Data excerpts
- - - - - - -

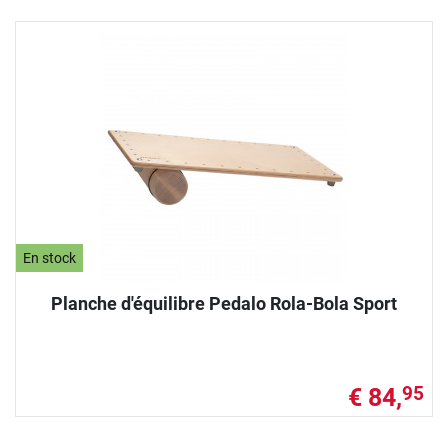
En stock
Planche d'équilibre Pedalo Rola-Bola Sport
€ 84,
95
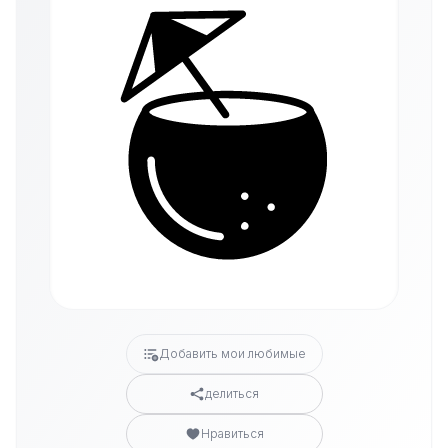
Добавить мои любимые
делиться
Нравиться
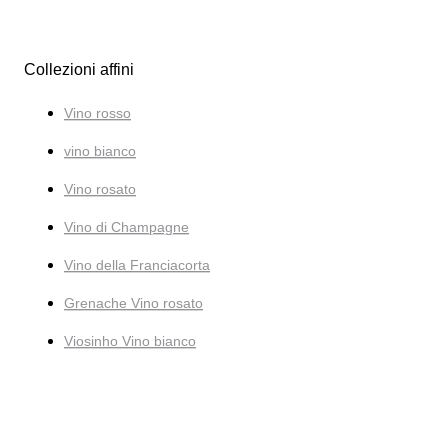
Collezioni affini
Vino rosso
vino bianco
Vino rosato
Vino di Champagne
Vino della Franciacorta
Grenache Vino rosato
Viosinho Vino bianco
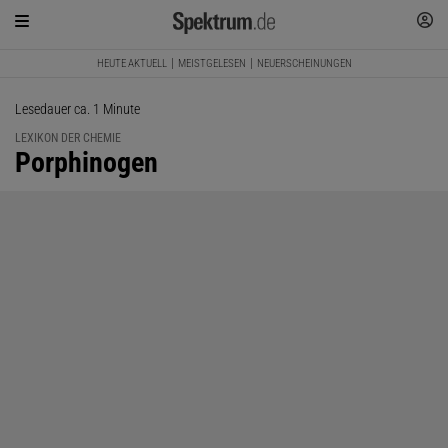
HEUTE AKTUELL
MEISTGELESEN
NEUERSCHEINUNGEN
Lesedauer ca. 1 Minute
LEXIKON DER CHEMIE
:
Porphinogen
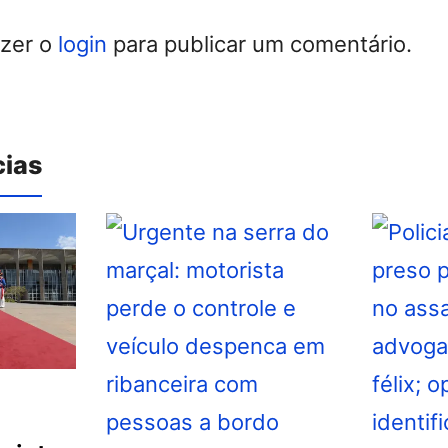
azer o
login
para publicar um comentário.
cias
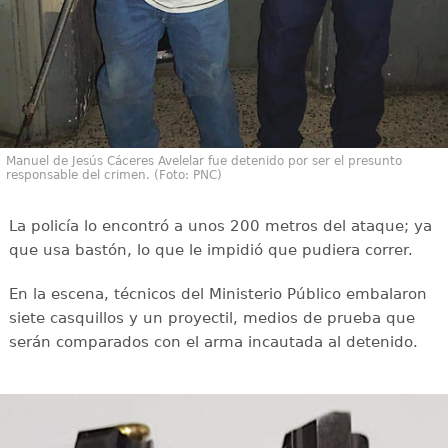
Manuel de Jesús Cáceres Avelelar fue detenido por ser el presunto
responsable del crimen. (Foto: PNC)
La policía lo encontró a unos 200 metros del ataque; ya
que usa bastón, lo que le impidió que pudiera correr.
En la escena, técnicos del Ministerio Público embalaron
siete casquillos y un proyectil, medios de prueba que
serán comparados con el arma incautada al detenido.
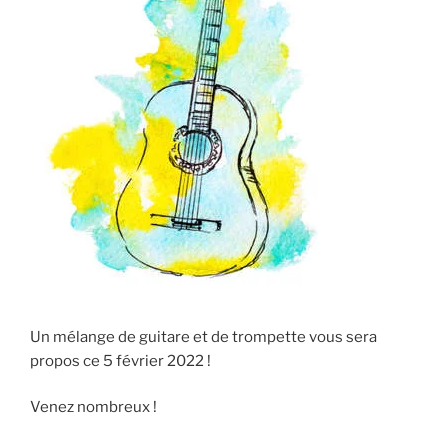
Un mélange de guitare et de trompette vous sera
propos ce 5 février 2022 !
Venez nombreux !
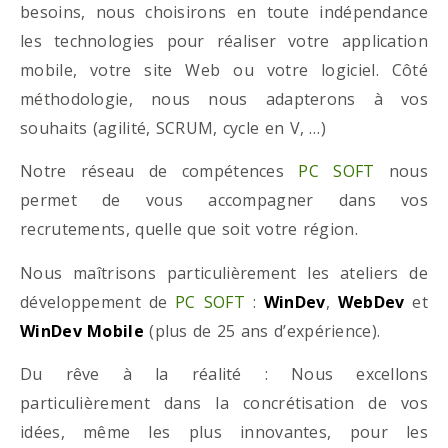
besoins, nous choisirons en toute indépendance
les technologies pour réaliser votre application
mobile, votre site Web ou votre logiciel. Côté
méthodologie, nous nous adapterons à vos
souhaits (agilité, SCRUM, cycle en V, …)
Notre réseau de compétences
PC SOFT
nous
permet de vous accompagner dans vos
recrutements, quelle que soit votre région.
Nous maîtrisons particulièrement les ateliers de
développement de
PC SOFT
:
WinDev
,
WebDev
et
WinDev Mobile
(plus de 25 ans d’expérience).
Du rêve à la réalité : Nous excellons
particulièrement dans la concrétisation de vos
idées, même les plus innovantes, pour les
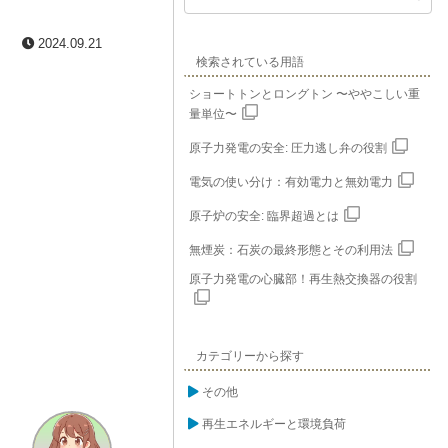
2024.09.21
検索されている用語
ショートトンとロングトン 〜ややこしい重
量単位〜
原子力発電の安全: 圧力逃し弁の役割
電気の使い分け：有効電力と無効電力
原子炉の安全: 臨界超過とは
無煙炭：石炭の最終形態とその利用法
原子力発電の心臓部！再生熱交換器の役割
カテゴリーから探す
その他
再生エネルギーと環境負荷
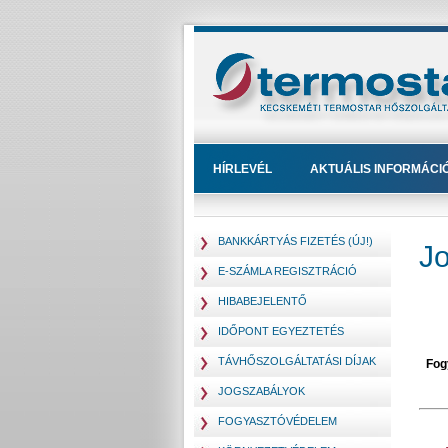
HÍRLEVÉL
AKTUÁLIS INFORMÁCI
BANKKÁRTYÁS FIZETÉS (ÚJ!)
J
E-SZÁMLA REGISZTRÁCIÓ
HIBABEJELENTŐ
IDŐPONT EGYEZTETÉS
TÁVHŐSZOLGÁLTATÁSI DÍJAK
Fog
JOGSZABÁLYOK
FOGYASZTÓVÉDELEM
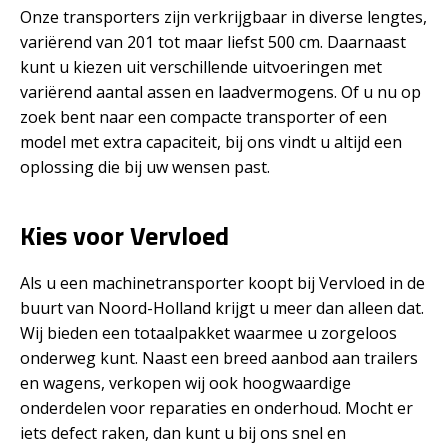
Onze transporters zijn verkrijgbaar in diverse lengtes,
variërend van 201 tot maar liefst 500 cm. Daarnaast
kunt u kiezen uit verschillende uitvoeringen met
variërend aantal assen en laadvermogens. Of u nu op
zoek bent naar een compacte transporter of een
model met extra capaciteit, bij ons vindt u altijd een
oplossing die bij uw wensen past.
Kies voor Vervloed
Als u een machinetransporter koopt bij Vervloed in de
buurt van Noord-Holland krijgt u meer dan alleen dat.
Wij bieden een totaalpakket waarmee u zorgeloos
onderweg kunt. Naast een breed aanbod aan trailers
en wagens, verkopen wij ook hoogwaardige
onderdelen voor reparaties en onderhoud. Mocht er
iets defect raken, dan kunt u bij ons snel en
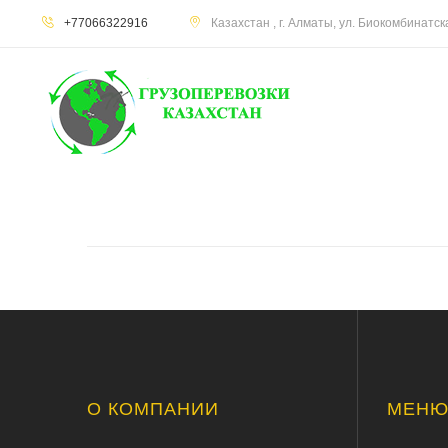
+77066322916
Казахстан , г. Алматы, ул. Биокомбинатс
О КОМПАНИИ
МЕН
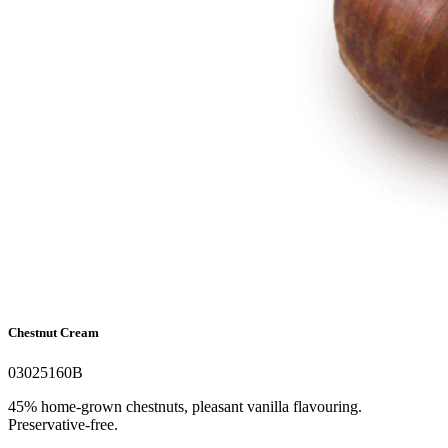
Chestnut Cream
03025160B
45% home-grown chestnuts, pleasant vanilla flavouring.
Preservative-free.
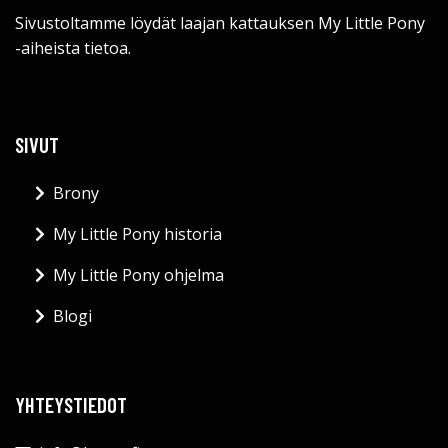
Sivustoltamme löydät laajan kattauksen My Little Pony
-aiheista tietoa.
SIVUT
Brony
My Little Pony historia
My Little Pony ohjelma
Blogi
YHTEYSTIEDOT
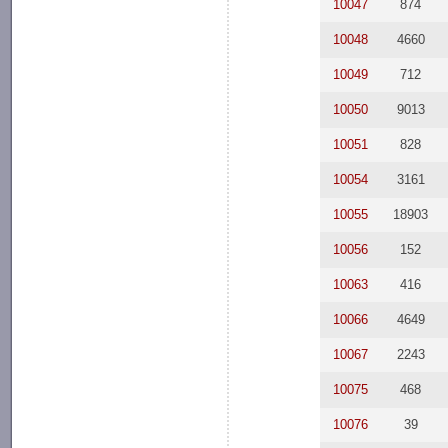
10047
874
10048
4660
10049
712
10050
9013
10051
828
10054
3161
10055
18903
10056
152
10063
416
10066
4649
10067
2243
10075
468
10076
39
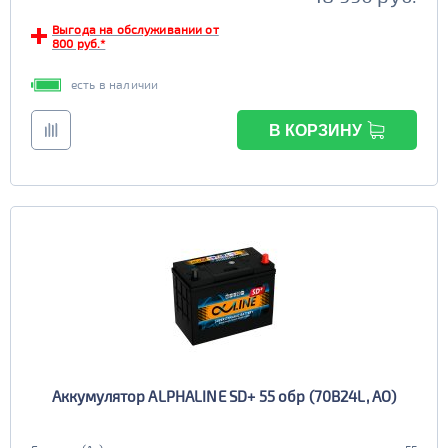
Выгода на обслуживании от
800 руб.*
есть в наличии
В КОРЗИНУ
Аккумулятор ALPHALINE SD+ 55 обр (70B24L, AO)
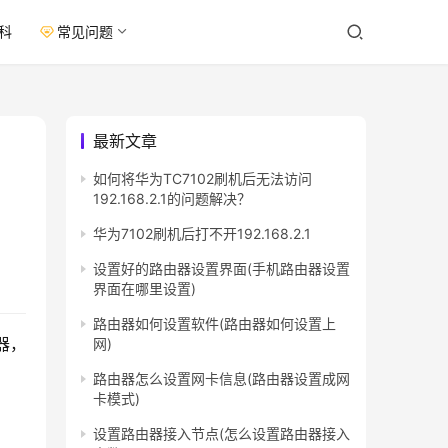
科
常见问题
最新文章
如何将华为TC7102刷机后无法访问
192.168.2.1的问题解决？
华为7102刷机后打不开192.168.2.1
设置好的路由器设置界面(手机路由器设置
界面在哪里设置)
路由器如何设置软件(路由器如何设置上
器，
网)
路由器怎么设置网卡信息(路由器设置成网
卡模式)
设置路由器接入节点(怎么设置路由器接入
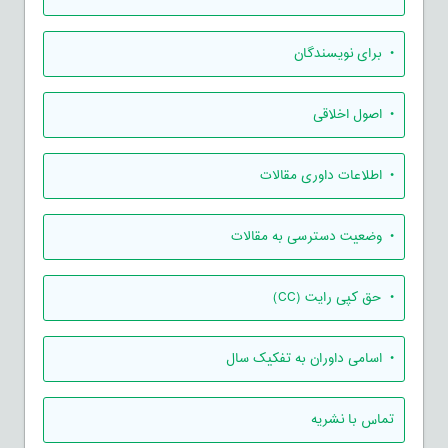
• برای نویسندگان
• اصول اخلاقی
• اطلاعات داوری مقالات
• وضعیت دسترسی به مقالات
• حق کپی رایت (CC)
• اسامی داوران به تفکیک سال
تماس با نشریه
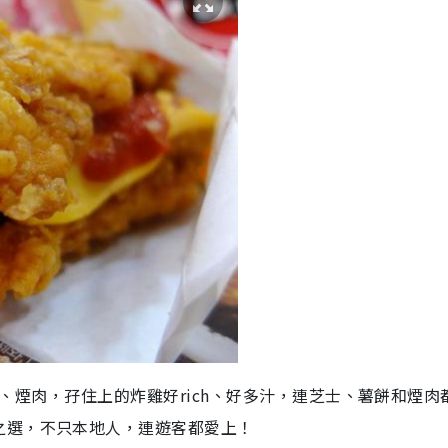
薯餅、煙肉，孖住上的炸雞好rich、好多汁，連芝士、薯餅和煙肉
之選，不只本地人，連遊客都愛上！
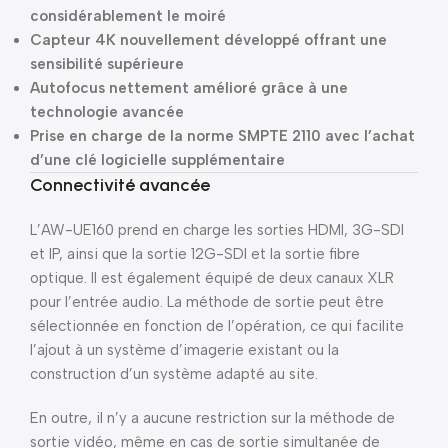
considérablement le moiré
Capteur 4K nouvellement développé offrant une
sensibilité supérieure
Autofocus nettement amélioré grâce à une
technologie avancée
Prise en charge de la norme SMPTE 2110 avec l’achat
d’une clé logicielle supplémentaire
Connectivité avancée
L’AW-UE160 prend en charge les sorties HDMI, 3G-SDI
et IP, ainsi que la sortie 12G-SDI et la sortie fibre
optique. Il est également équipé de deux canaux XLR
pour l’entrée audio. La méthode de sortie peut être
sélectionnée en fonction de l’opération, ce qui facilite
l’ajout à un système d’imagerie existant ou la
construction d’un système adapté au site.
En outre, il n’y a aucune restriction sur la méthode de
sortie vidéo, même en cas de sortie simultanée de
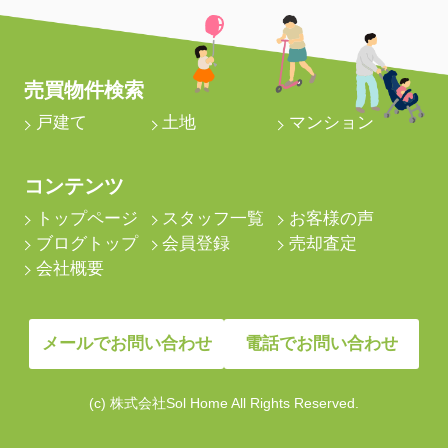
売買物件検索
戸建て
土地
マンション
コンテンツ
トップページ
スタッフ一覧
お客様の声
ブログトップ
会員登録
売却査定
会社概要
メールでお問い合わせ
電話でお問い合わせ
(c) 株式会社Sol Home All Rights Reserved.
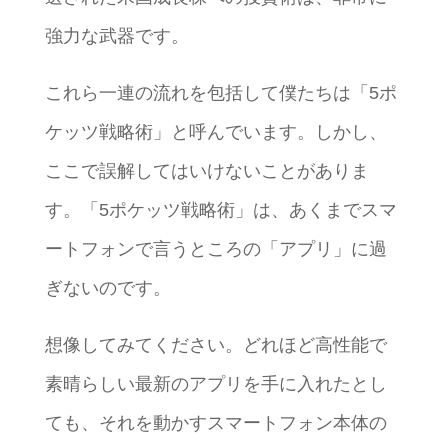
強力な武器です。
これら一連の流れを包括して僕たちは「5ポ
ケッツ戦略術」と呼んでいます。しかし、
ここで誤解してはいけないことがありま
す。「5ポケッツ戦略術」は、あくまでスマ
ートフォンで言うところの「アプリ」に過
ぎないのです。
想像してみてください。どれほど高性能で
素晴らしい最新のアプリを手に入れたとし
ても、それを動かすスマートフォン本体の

- - - - - - -

# [WHAT YOU NEED TO DO]
From the records above, return each line where "Little" occurs.

# [ANSWER BOX]
Sivustoltamme löydät laajan kattauksen My Little Pony
My Little Pony historia
My Little Pony ohjelma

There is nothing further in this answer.